WHAT YOU SHOULD DO:
From top to bottom, each entry below must be reproduced exactly.

————————

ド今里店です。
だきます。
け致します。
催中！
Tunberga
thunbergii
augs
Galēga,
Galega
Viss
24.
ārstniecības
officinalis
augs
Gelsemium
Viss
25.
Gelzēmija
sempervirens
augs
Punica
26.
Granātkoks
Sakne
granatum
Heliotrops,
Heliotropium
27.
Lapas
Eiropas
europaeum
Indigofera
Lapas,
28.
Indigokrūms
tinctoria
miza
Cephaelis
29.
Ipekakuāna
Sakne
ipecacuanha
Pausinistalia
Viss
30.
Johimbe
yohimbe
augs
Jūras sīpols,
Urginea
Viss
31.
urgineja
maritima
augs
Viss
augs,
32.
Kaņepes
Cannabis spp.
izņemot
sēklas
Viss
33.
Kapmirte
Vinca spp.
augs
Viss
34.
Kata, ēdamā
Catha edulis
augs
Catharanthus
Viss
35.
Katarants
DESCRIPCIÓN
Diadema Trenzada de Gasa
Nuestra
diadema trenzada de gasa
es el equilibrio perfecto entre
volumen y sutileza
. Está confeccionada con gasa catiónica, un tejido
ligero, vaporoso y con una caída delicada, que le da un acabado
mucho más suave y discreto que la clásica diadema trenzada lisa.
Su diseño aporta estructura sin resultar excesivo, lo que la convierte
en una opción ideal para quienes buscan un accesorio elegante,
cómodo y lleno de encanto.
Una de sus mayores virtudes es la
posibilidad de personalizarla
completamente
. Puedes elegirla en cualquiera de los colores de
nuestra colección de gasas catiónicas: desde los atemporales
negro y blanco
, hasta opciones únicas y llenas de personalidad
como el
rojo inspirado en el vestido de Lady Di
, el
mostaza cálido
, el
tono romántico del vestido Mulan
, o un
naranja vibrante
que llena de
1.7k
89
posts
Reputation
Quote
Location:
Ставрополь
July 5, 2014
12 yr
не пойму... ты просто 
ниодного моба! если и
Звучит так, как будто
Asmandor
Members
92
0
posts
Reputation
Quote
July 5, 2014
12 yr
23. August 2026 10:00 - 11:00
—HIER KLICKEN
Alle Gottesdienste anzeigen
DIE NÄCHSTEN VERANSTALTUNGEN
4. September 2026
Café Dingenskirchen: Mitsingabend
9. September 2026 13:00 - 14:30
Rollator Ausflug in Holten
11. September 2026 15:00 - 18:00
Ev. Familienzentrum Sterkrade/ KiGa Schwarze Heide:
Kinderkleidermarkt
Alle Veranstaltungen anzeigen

————————

SOLUTION TO THE EXERCISE:
ド今里店です。
だきます。
け致します。
催中！
Tunberga
thunbergii
augs
Galēga,
Galega
Viss
24.
ārstniecības
officinalis
augs
Gelsemium
Viss
25.
Gelzēmija
sempervirens
augs
Punica
26.
Granātkoks
Sakne
granatum
Heliotrops,
Heliotropium
27.
Lapas
Eiropas
europaeum
Indigofera
Lapas,
28.
Indigokrūms
tinctoria
miza
Cephaelis
29.
Ipekakuāna
Sakne
ipecacuanha
Pausinistalia
Viss
30.
Johimbe
yohimbe
augs
Jūras sīpols,
Urginea
Viss
31.
urgineja
maritima
augs
Viss
augs,
32.
Kaņepes
Cannabis spp.
izņemot
sēklas
Viss
33.
Kapmirte
Vinca spp.
augs
Viss
34.
Kata, ēdamā
Catha edulis
augs
Catharanthus
Viss
35.
Katarants
DESCRIPCIÓN
Diadema Trenzada de Gasa
Nuestra
diadema trenzada de gasa
es el equilibrio perfecto entre
volumen y sutileza
. Está confeccionada con gasa catiónica, un tejido
ligero, vaporoso y con una caída delicada, que le da un acabado
mucho más suave y discreto que la clásica diadema trenzada lisa.
Su diseño aporta estructura sin resultar excesivo, lo que la convierte
en una opción ideal para quienes buscan un accesorio elegante,
cómodo y lleno de encanto.
Una de sus mayores virtudes es la
posibilidad de personalizarla
completamente
. Puedes elegirla en cualquiera de los colores de
nuestra colección de gasas catiónicas: desde los atemporales
negro y blanco
, hasta opciones únicas y llenas de personalidad
como el
rojo inspirado en el vestido de Lady Di
, el
mostaza cálido
, el
tono romántico del vestido Mulan
, o un
naranja vibrante
que llena de
1.7k
89
posts
Reputation
Quote
Location:
Ставрополь
July 5, 2014
12 yr
не пойму... ты просто 
ниодного моба! если и
Звучит так, как будто
Asmandor
Members
92
0
posts
Reputation
Quote
July 5, 2014
12 yr
23. August 2026 10:00 - 11:00
—HIER KLICKEN
Alle Gottesdienste anzeigen
DIE NÄCHSTEN VERANSTALTUNGEN
4. September 2026
Café Dingenskirchen: Mitsingabend
9. September 2026 13:00 - 14:30
Rollator Ausflug in Holten
11. September 2026 15:00 - 18:00
Ev. Familienzentrum Sterkrade/ KiGa Schwarze Heide:
Kinderkleidermarkt
Alle Veranstaltungen anzeigen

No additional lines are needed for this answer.